Are you testing your business website on the right devices?


They won’t let me sleep!

It is 2 AM. Just minutes after a release, your mobile starts vibrating with notifications. It’s your project team that is trying to connect with you regarding the release. Obviously, there is a serious compatibility issue in IE 11 for Android 7.0, and many customer have started complaining about the app. While rushing over to your laptop, you can’t help but worry, “What the hell went wrong? I thought we tested this on mobile.”

Sound familiar? Most of us have heard a version of this anecdote, if not lived through it. It leaves us with an important lesson—a website needs to be optimized for the devices customers are using.

According to Google Analytics reports, In 2020 70% of the desktop traffic is going to move on to mobile and tablet. As it is easy to access the web from mobile rather than opening laptop or PC.
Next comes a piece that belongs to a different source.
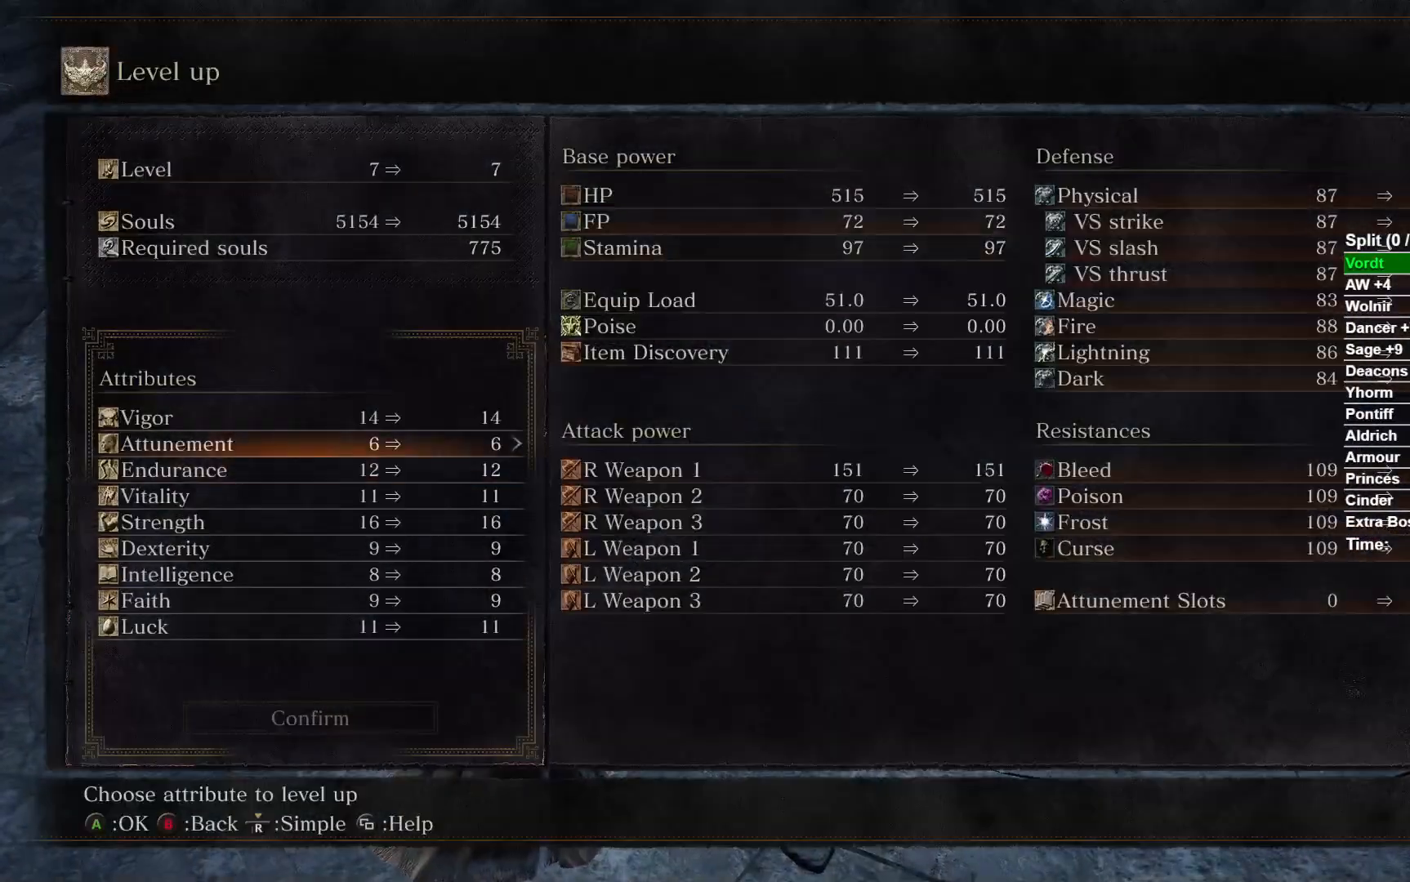
{"buttons": [], "left_stick": "center", "right_stick": "center", "events": [[217, "DPAD_DOWN", "up"]]}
Responsiveness affects SEO: Google changed its search algorithm in favor of mobile-first indexing in 2018. What does this mean? The mobile version of a page is crawled first, and non-mobile-friendly websites are penalized.

It is standard practice to develop, design and test websites for mobile. Everyone is doing it, but they’re also still complaining. Why?

There are too many mobile devices!

Today’s global device market consists of 9,000+ smartphones and tablets manufactured by hundreds of various brands. Of course, everybody target audience is only a piece of that pie based on varying user Demo.

There are various things that you need to test on different mobile devices in order to release an effective end product.

As we know everything comes new with new specification so it brings more headache to the software tester. Just weeks after Samsung caused an uproar with their foldable smartphone, Lenovo went one step further and filed a patent for a vertically folding phone! The mobile industry is perpetually evolving.

Users are using frequently 4 iOS & 8 Android versions. The top two mobile OS roll out one upgrade every year.Almost 90% iOS are on the latest two versions, but the same isn’t true of the highly fragmented Android userbase.

As we know screen size is also changing with the specification of the phone. As the range of screen sizes gets bigger, so does the list of screen-related issues. For instance, if an image is too big for a viewport, it gets cut off and forces the user to scroll horizontally. What’s worse is when a user can’t carry out basic actions because a critical UI element is displaced, or has disappeared altogether.

Screen resolutions and display incapability. Mobile users judge brilliant optical displays on smartphones and tablets, whether it is high-res images or the wide color gamut. There is no room for low-res images or janky animation; this puts off users faster than you can say “user interface”.